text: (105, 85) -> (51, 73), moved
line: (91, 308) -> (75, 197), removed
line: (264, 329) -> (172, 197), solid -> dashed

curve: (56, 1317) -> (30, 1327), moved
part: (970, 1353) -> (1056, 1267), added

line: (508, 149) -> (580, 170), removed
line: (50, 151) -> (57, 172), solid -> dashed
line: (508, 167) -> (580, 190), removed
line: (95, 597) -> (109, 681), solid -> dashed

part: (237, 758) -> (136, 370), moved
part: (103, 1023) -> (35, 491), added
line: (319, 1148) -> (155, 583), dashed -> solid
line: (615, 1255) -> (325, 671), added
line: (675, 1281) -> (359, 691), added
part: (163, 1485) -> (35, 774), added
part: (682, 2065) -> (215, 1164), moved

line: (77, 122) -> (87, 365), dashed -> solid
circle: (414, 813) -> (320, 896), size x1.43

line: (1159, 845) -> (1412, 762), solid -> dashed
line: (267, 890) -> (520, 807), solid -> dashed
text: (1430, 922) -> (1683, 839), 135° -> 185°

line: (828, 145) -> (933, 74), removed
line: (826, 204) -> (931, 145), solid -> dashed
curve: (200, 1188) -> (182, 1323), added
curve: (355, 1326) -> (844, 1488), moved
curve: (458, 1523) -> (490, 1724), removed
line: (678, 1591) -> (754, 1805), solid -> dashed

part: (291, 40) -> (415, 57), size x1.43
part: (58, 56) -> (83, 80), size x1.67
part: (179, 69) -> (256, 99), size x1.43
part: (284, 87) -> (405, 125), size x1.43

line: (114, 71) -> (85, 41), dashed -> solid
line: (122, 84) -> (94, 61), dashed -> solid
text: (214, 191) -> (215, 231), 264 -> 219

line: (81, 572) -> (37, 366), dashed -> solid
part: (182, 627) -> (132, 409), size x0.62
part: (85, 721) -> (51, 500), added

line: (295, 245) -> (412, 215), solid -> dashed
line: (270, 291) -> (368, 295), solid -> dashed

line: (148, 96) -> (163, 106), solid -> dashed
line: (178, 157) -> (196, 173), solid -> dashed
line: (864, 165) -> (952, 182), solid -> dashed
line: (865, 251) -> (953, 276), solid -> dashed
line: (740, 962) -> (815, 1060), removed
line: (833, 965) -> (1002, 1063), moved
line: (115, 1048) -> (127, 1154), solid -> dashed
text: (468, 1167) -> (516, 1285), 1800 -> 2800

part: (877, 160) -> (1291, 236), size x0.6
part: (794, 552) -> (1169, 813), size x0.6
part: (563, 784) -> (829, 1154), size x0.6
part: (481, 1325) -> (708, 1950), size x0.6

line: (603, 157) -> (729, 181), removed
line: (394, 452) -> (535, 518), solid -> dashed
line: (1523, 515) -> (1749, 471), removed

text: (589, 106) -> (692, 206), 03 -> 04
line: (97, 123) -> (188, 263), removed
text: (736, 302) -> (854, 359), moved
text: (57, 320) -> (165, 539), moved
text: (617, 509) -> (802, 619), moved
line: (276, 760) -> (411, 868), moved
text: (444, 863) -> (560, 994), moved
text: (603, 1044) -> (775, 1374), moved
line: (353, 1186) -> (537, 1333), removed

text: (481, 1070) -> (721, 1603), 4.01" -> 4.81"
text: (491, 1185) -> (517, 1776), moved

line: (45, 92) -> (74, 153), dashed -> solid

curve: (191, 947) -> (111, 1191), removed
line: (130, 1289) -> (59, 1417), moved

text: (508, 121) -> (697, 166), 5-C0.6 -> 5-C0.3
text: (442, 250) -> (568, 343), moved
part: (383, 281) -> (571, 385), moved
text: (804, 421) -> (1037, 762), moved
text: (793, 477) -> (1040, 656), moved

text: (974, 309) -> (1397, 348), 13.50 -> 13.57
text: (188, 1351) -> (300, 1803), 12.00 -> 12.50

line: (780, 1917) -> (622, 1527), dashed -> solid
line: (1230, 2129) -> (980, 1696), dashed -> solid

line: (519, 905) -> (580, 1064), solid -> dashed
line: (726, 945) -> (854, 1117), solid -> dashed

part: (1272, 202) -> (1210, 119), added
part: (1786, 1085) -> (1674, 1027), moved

DIRECTIVE =
Every line above from the line with "line: (615, 1255) -> (325, 671), added" to the line with "line: (267, 890)", inclusive, must be returned exactly; no other line belongs in the reply.

OUTPUT BELOW =
line: (615, 1255) -> (325, 671), added
line: (675, 1281) -> (359, 691), added
part: (163, 1485) -> (35, 774), added
part: (682, 2065) -> (215, 1164), moved

line: (77, 122) -> (87, 365), dashed -> solid
circle: (414, 813) -> (320, 896), size x1.43

line: (1159, 845) -> (1412, 762), solid -> dashed
line: (267, 890) -> (520, 807), solid -> dashed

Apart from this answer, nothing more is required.